Fills missing values in selected columns using the next or previous entry. This is useful in the common output format where values are not repeated, and are only recorded when they change.
Usage
# S3 method for class 'RPolarsDataFrame'
fill(data, ..., .direction = c("down", "up", "downup", "updown"))
Arguments
- data
A Polars Data/LazyFrame
- ...
Any expression accepted by
dplyr::select()
: variable names, column numbers, select helpers, etc.- .direction
Direction in which to fill missing values. Either "down" (the default), "up", "downup" (i.e. first down and then up) or "updown" (first up and then down).
Details
With grouped Data/LazyFrames, fill() will be applied within each group, meaning that it won't fill across group boundaries.
Examples
pl_test <- polars::pl$DataFrame(x = c(NA, 1), y = c(2, NA))

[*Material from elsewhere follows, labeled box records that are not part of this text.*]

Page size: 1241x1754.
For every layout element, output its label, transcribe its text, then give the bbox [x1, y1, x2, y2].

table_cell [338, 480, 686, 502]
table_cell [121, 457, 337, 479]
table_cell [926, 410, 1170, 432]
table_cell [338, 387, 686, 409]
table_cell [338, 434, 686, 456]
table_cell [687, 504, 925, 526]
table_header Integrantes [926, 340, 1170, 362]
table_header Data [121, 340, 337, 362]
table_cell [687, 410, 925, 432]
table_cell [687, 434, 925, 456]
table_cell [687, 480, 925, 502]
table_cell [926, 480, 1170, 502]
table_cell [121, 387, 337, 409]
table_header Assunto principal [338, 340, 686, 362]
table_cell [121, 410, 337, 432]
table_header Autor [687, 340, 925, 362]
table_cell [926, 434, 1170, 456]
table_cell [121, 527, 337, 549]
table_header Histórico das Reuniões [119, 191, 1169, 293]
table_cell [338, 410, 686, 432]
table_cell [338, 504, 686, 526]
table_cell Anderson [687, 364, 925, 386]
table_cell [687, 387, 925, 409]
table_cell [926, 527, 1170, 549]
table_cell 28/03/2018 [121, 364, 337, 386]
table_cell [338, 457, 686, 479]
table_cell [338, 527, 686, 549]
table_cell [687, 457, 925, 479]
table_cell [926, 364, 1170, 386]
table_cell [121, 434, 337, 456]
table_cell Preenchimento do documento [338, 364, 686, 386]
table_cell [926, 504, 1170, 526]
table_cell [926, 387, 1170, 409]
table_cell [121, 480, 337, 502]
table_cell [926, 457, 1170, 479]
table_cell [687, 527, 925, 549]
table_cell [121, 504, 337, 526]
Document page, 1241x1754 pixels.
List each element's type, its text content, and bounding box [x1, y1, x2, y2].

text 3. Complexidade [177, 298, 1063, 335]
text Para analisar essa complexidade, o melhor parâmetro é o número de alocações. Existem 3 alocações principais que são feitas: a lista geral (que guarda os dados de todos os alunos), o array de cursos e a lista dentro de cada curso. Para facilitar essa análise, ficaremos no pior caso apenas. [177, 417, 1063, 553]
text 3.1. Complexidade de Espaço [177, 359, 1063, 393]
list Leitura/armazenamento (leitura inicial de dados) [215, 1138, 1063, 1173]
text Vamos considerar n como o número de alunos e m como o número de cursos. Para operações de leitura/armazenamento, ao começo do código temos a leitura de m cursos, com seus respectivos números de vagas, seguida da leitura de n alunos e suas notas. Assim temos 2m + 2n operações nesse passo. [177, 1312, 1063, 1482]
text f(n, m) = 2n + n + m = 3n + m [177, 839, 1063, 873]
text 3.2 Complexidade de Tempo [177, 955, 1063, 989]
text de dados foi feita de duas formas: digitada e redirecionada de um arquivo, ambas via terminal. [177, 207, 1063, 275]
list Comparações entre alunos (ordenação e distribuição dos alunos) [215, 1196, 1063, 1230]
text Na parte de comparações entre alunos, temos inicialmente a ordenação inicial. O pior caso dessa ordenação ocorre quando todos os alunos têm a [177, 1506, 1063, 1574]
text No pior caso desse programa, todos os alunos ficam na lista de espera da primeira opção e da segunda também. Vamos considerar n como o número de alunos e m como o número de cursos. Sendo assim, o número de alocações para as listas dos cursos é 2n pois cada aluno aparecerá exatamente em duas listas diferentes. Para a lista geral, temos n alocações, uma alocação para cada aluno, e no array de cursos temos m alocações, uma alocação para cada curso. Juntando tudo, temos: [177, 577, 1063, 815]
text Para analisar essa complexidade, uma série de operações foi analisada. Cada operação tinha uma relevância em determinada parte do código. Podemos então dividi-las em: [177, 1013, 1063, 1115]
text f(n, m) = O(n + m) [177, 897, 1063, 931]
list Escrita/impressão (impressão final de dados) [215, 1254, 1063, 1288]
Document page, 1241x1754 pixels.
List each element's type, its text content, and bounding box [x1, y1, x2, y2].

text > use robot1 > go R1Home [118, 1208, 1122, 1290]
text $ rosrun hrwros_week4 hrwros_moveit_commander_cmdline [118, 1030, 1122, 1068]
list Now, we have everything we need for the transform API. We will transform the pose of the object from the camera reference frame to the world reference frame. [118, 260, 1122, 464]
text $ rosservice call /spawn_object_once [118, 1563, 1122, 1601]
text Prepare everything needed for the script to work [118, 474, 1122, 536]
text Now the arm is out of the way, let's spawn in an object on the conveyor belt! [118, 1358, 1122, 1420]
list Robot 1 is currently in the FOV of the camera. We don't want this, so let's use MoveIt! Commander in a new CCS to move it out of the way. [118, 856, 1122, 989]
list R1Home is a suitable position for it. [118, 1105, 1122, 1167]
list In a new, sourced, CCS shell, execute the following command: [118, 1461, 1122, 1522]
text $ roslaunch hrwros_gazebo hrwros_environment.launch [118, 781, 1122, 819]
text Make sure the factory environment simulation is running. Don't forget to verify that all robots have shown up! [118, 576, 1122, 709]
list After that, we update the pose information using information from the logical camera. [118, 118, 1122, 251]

fill(pl_test, everything(), .direction = "down")
#> shape: (2, 2)
#> ┌──────┬─────┐
#> │ x ┆ y │
#> │ --- ┆ --- │
#> │ f64 ┆ f64 │
#> ╞══════╪═════╡
#> │ null ┆ 2.0 │
#> │ 1.0 ┆ 2.0 │
#> └──────┴─────┘
fill(pl_test, everything(), .direction = "up")
#> shape: (2, 2)
#> ┌─────┬──────┐
#> │ x ┆ y │
#> │ --- ┆ --- │
#> │ f64 ┆ f64 │
#> ╞═════╪══════╡
#> │ 1.0 ┆ 2.0 │
#> │ 1.0 ┆ null │
#> └─────┴──────┘
# with grouped data, it doesn't use values from other groups
pl_grouped <- polars::pl$DataFrame(
grp = rep(c("A", "B"), each = 3),
x = c(1, NA, NA, NA, 2, NA),
y = c(3, NA, 4, NA, 3, 1)
) |>
group_by(grp)
fill(pl_grouped, x, y, .direction = "down")
#> shape: (6, 3)
#> ┌─────┬──────┬──────┐
#> │ grp ┆ x ┆ y │
#> │ --- ┆ --- ┆ --- │
#> │ str ┆ f64 ┆ f64 │
#> ╞═════╪══════╪══════╡
#> │ A ┆ 1.0 ┆ 3.0 │
#> │ A ┆ 1.0 ┆ 3.0 │
#> │ A ┆ 1.0 ┆ 4.0 │
#> │ B ┆ null ┆ null │
#> │ B ┆ 2.0 ┆ 3.0 │
#> │ B ┆ 2.0 ┆ 1.0 │
#> └─────┴──────┴──────┘
#> Groups [2]: grp
#> Maintain order: FALSE